Supplied records Block Start

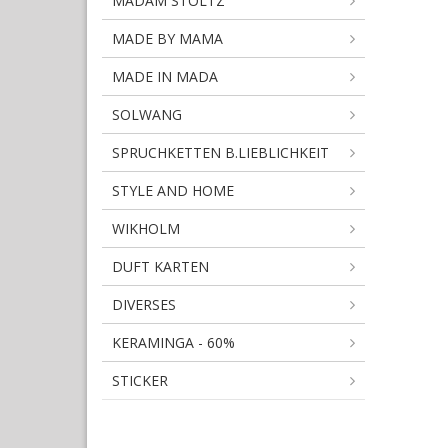
MADAM STOLTZ
MADE BY MAMA
MADE IN MADA
SOLWANG
SPRUCHKETTEN B.LIEBLICHKEIT
STYLE AND HOME
WIKHOLM
DUFT KARTEN
DIVERSES
KERAMINGA - 60%
STICKER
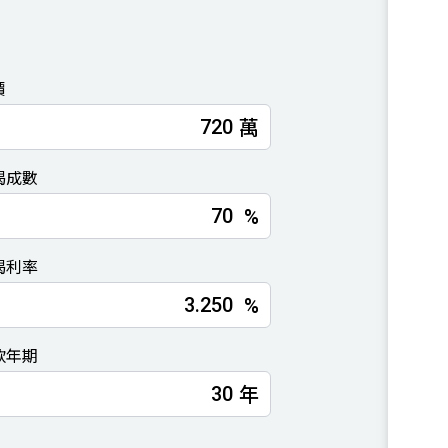
價
萬
揭成數
%
揭利率
%
款年期
年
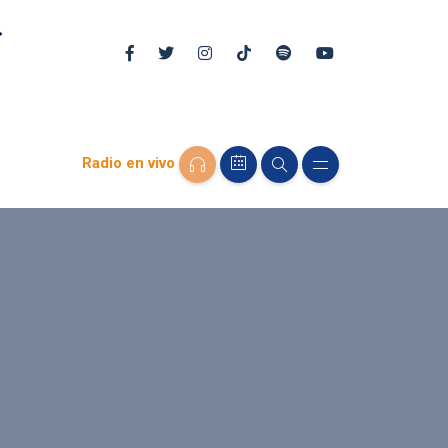
Radio en vivo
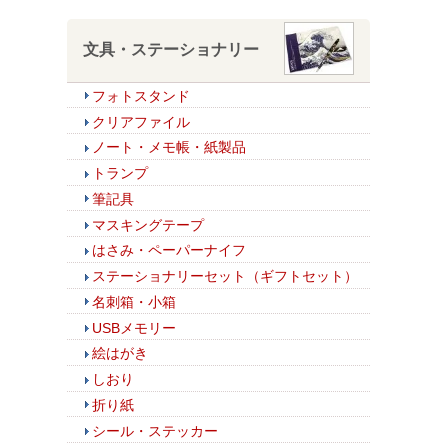
文具・ステーショナリー
フォトスタンド
クリアファイル
ノート・メモ帳・紙製品
トランプ
筆記具
マスキングテープ
はさみ・ペーパーナイフ
ステーショナリーセット（ギフトセット）
名刺箱・小箱
USBメモリー
絵はがき
しおり
折り紙
シール・ステッカー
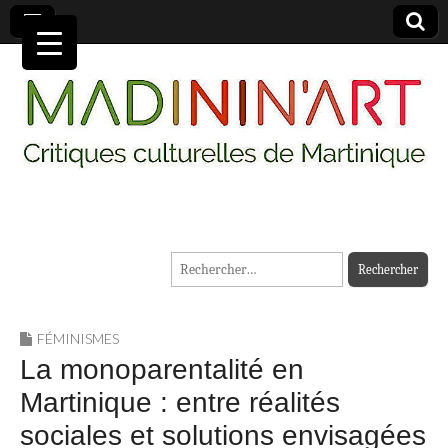
MADININ'ART
Rechercher :
FÉMINISMES
La monoparentalité en
Martinique : entre réalités
sociales et solutions envisagées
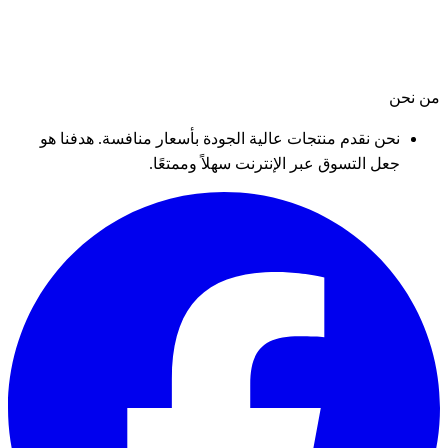
من نحن
نحن نقدم منتجات عالية الجودة بأسعار منافسة. هدفنا هو
جعل التسوق عبر الإنترنت سهلاً وممتعًا.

Supplied records Block End

Output the data above exactly; pictures do not belong in the copy.

Your response:
MADAM STOLTZ
MADE BY MAMA
MADE IN MADA
SOLWANG
SPRUCHKETTEN B.LIEBLICHKEIT
STYLE AND HOME
WIKHOLM
DUFT KARTEN
DIVERSES
KERAMINGA - 60%
STICKER
價
萬
揭成數
%
揭利率
%
款年期
年
Radio en vivo
文具・ステーショナリー
フォトスタンド
クリアファイル
ノート・メモ帳・紙製品
トランプ
筆記具
マスキングテープ
はさみ・ペーパーナイフ
ステーショナリーセット（ギフトセット）
名刺箱・小箱
USBメモリー
絵はがき
しおり
折り紙
シール・ステッカー
MADININ'ART
Rechercher :
FÉMINISMES
La monoparentalité en
Martinique : entre réalités
sociales et solutions envisagées
من نحن
نحن نقدم منتجات عالية الجودة بأسعار منافسة. هدفنا هو
جعل التسوق عبر الإنترنت سهلاً وممتعًا.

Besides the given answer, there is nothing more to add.